Collectors like Nada’s outsider status — though the fair has arguably become part of the art world establishment — and are drawn to the younger crowd of dealers and more affordable prices.
“I think Nada is a good place to find work,” says US collector Carole Server. “It is not an alternative to Art Basel Miami Beach; it is a great addition.” “Nada is certainly a crucial way of introducing important new voices in both the gallery and artist world to the international stage,” says Alex Gartenfeld, artistic director of ICA Miami.
In a surprise move earlier this year, Nada cancelled its New York fair, which usually takes place each March around the Armory fair (Nada lost its venue, Skylight Clarkson Square, and was unable to find another within its relatively modest budget as a non-profit organisation). Nada then threw a curveball by launching Chicago Invitational, a 35-strong exhibitor fair which opened at the historic Chicago Athletic Association Hotel in September. “We’ve always wanted to hold a smaller fair, and have several Nada gallery members in Chicago,” said a Nada spokeswoman.
Nada Miami acts as a barometer, reflecting the challenges of the current commercial climate for small and midsize galleries. In the past five years, mid-market gallery closures have continued, proof that this sector is under pressure.

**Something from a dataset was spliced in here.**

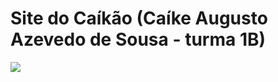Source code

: # Site do Caíkão (Caíke Augusto Azevedo de Sousa - turma 1B)
<img src="https://i.imgur.com/9qqE2dD.jpg">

Finding alternative business models is thus key for fledgling gallerists. Jeanine Hofland of Althuis Hofland Fine Arts gallery in Amsterdam, another Nada Miami newcomer this year, comments: “Most of our sales derive from external activities such as fairs [or] via the internet . . . we are rethinking the gallery-space model, and are currently researching the alternatives; [we are] not saying we prefer to operate without a space, but we are considering moving outside of the city centre or finding a house where we can live and work from.”
The gallery will show works by the Dutch painter Marliz Frencken, the New York-based painter Austin Eddy and the Zimbabwean artist Gareth Nyandoro (prices for works on the stand range from $2,500 to $8,000). “We are experiencing a shift,” Hofland adds.

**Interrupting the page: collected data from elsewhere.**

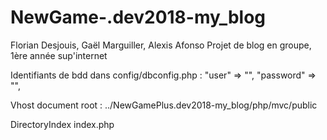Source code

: # NewGame-.dev2018-my_blog
Florian Desjouis, Gaël Marguiller, Alexis Afonso
Projet de blog en groupe, 1ère année sup'internet


Identifiants de bdd dans config/dbconfig.php :
"user" => "",
"password" => "",

Vhost document root :
../NewGamePlus.dev2018-my_blog/php/mvc/public

DirectoryIndex index.php
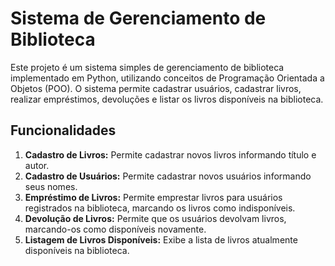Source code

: # Sistema de Gerenciamento de Biblioteca

Este projeto é um sistema simples de gerenciamento de biblioteca implementado em Python, utilizando conceitos de Programação Orientada a Objetos (POO). O sistema permite cadastrar usuários, cadastrar livros, realizar empréstimos, devoluções e listar os livros disponíveis na biblioteca.

## Funcionalidades

1. **Cadastro de Livros:** Permite cadastrar novos livros informando título e autor.
2. **Cadastro de Usuários:** Permite cadastrar novos usuários informando seus nomes.
3. **Empréstimo de Livros:** Permite emprestar livros para usuários registrados na biblioteca, marcando os livros como indisponíveis.
4. **Devolução de Livros:** Permite que os usuários devolvam livros, marcando-os como disponíveis novamente.
5. **Listagem de Livros Disponíveis:** Exibe a lista de livros atualmente disponíveis na biblioteca.
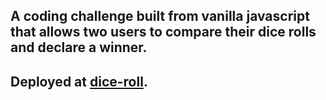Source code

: ## A coding challenge built from vanilla javascript that allows two users to compare their dice rolls and declare a winner.

## Deployed at [dice-roll](https://dice-roll-player.netlify.app).
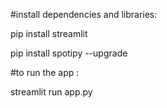 #install dependencies and libraries:

pip install streamlit

pip install spotipy --upgrade



#to run the app : 

streamlit run app.py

Susan Laney of Laney Contemporary Fine Art Gallery, another Nada newbie, will present a solo booth of sculptures by the South Korea-born artist Jiha Moon, ranging in price from $750 to $6,000.
Nada’s collegial ethos particularly appeals to Laney, who is based in Savannah, away from established art world centres. “I think we do exactly what Nada hopes to do, in breaking down the art world ‘BS’ and getting back to a love of art, artists and community,” she says.